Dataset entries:
Start of Block

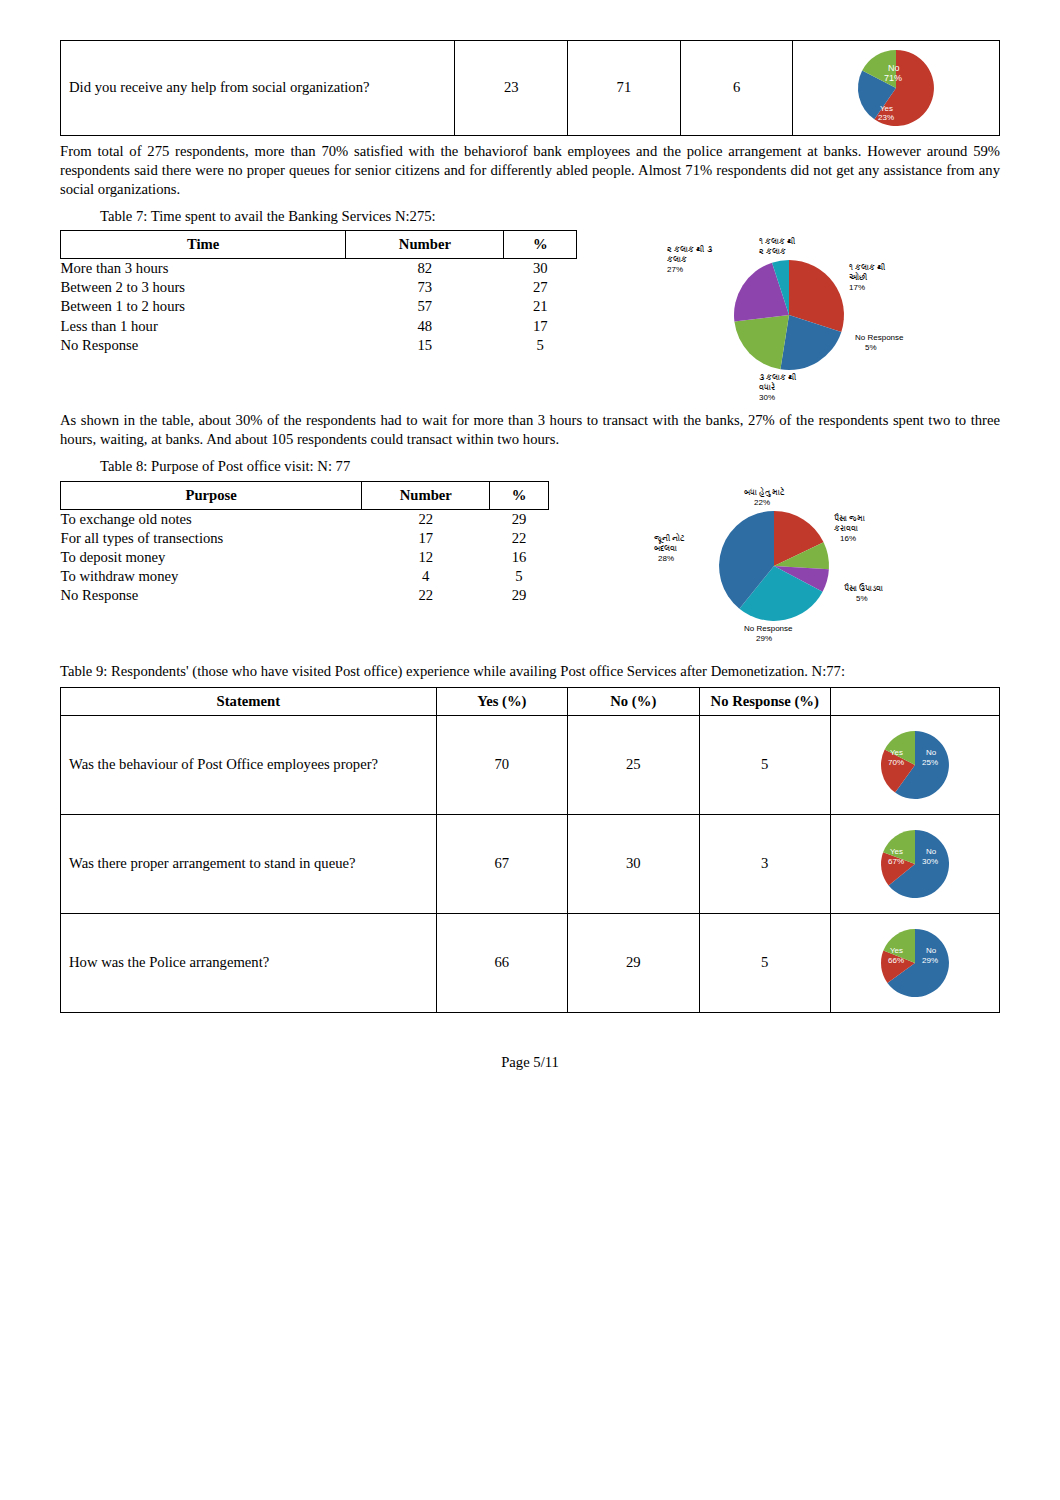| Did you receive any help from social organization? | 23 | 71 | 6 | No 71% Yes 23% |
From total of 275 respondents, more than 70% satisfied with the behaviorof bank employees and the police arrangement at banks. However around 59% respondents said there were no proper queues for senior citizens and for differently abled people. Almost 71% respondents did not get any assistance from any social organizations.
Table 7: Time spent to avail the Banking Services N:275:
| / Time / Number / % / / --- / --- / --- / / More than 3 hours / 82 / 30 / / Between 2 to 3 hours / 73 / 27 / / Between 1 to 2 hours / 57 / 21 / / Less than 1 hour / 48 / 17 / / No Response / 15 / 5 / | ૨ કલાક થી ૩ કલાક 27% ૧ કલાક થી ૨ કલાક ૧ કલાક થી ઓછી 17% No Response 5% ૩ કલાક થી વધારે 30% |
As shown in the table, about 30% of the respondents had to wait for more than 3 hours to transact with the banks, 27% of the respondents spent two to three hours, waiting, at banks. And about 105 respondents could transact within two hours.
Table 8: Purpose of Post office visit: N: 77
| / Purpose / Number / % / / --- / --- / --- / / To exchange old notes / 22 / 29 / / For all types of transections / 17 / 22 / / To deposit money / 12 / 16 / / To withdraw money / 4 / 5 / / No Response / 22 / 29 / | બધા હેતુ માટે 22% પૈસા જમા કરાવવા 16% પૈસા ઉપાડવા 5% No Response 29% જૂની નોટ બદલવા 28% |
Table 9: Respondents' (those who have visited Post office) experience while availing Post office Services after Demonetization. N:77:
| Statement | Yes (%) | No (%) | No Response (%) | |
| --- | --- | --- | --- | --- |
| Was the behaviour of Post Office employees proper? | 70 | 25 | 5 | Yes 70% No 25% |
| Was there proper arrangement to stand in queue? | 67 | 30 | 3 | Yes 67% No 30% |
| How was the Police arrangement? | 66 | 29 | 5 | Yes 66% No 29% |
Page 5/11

End of Block
Start of Block

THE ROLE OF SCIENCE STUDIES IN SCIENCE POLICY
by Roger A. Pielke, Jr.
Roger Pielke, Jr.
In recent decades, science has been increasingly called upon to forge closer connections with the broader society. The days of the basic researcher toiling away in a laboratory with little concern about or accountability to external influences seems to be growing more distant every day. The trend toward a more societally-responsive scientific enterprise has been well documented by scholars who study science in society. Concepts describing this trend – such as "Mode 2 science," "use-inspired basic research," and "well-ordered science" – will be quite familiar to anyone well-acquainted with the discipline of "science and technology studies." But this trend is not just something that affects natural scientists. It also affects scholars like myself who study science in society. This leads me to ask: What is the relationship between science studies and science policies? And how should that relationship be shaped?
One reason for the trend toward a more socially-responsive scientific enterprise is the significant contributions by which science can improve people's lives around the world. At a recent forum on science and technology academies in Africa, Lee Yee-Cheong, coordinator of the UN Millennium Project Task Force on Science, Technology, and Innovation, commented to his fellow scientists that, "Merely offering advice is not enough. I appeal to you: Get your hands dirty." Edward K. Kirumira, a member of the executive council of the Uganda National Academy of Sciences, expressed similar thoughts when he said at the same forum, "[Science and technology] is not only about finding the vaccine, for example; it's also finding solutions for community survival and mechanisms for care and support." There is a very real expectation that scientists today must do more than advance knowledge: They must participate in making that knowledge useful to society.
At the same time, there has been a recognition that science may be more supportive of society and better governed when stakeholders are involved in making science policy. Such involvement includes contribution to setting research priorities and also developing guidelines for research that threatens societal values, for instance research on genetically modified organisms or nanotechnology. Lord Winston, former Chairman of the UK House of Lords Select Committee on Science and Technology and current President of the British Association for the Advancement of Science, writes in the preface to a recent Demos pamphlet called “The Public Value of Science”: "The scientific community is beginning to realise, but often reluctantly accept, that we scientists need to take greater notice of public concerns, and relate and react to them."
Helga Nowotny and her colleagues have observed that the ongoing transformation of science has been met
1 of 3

End of Block
Start of Block

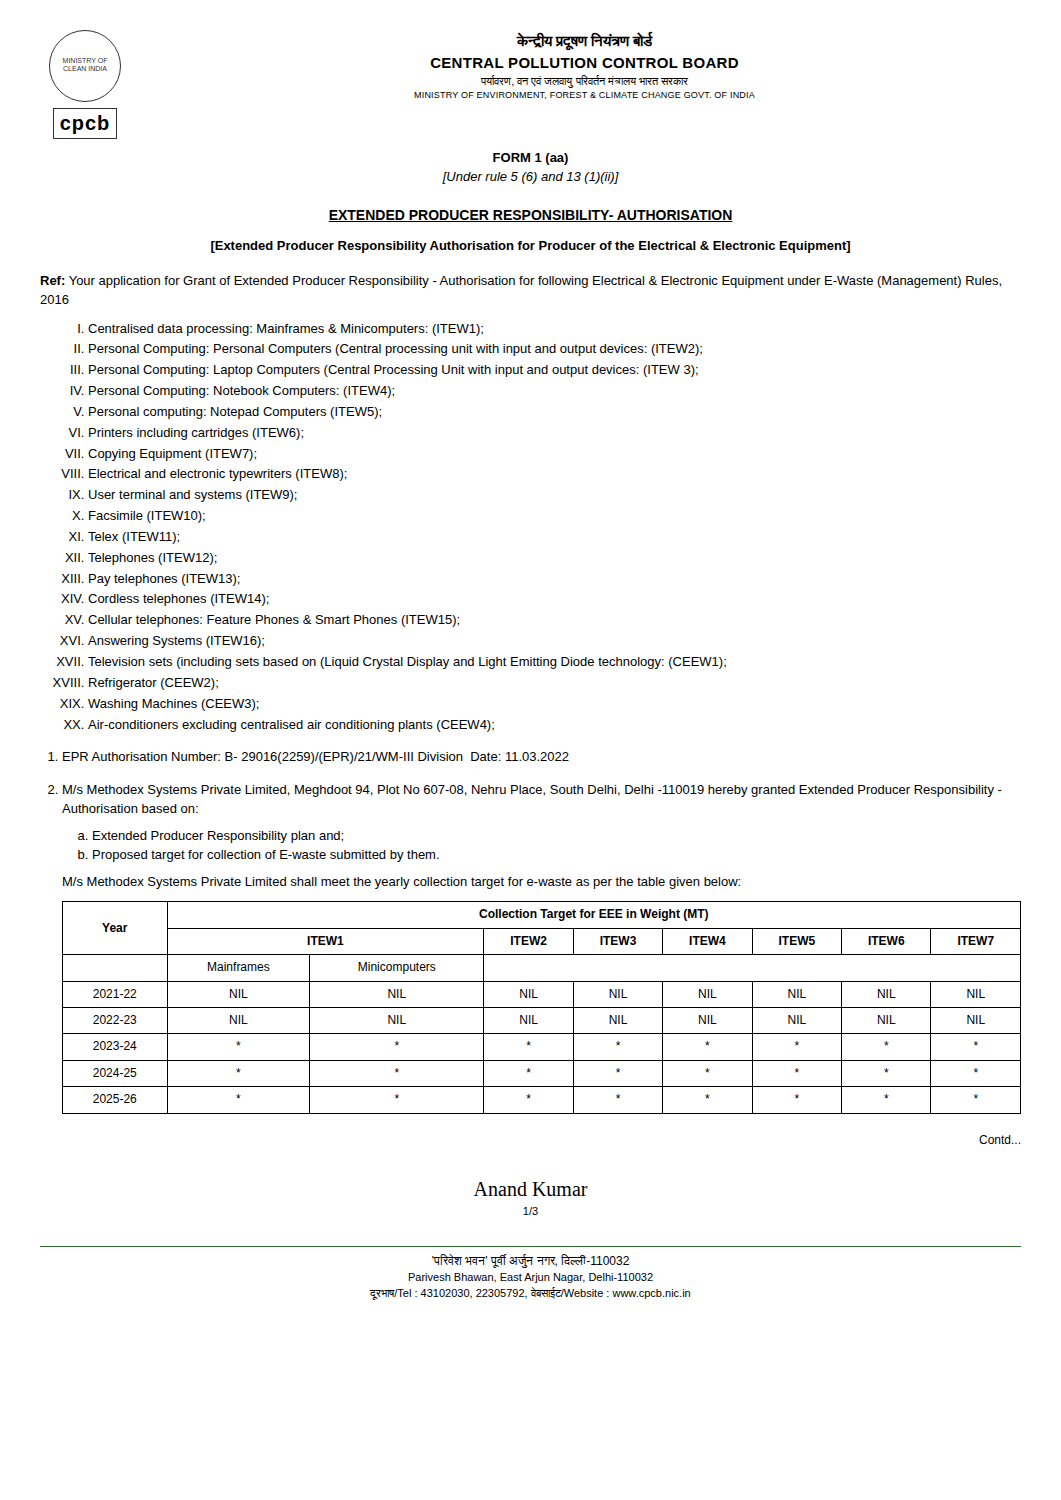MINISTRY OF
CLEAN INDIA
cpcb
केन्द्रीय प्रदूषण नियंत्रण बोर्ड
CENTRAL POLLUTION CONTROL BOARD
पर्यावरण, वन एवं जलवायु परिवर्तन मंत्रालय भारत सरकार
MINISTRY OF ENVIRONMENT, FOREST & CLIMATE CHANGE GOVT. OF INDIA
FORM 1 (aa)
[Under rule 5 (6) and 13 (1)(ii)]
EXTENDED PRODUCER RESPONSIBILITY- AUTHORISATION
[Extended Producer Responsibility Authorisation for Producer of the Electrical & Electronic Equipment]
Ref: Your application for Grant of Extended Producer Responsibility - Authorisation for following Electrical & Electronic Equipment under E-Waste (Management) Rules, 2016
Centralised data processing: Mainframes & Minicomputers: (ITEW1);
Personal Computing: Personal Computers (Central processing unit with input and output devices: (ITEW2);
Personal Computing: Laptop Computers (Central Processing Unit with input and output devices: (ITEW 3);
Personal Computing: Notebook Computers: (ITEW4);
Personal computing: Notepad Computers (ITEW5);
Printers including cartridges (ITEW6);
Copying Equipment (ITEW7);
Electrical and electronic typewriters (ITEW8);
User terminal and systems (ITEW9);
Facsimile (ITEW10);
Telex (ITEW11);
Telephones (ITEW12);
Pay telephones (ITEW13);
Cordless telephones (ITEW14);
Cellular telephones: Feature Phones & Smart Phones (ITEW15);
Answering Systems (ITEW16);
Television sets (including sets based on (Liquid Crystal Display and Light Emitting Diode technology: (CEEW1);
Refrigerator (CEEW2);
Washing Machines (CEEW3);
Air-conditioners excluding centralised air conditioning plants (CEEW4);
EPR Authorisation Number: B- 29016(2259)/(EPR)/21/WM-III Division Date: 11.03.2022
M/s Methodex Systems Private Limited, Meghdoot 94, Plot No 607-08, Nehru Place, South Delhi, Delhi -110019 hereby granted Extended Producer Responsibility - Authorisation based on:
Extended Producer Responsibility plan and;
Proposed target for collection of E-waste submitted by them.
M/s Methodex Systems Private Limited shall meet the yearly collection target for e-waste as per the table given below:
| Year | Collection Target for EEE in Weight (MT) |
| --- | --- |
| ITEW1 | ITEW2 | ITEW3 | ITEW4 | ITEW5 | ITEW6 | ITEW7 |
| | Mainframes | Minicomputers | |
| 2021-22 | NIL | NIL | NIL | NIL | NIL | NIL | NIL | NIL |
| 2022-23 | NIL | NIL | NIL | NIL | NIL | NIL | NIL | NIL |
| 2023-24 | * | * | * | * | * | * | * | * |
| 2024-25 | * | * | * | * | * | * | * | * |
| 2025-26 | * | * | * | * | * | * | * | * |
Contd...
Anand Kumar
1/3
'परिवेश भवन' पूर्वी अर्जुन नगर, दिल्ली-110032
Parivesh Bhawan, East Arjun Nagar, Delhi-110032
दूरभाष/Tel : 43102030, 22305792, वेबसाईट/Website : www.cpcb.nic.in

End of Block

DIRECTIONS
Collect each line above holding the string "Number".

YOUR SOLUTION
| / Time / Number / % / / --- / --- / --- / / More than 3 hours / 82 / 30 / / Between 2 to 3 hours / 73 / 27 / / Between 1 to 2 hours / 57 / 21 / / Less than 1 hour / 48 / 17 / / No Response / 15 / 5 / | ૨ કલાક થી ૩ કલાક 27% ૧ કલાક થી ૨ કલાક ૧ કલાક થી ઓછી 17% No Response 5% ૩ કલાક થી વધારે 30% |
| / Purpose / Number / % / / --- / --- / --- / / To exchange old notes / 22 / 29 / / For all types of transections / 17 / 22 / / To deposit money / 12 / 16 / / To withdraw money / 4 / 5 / / No Response / 22 / 29 / | બધા હેતુ માટે 22% પૈસા જમા કરાવવા 16% પૈસા ઉપાડવા 5% No Response 29% જૂની નોટ બદલવા 28% |
EPR Authorisation Number: B- 29016(2259)/(EPR)/21/WM-III Division Date: 11.03.2022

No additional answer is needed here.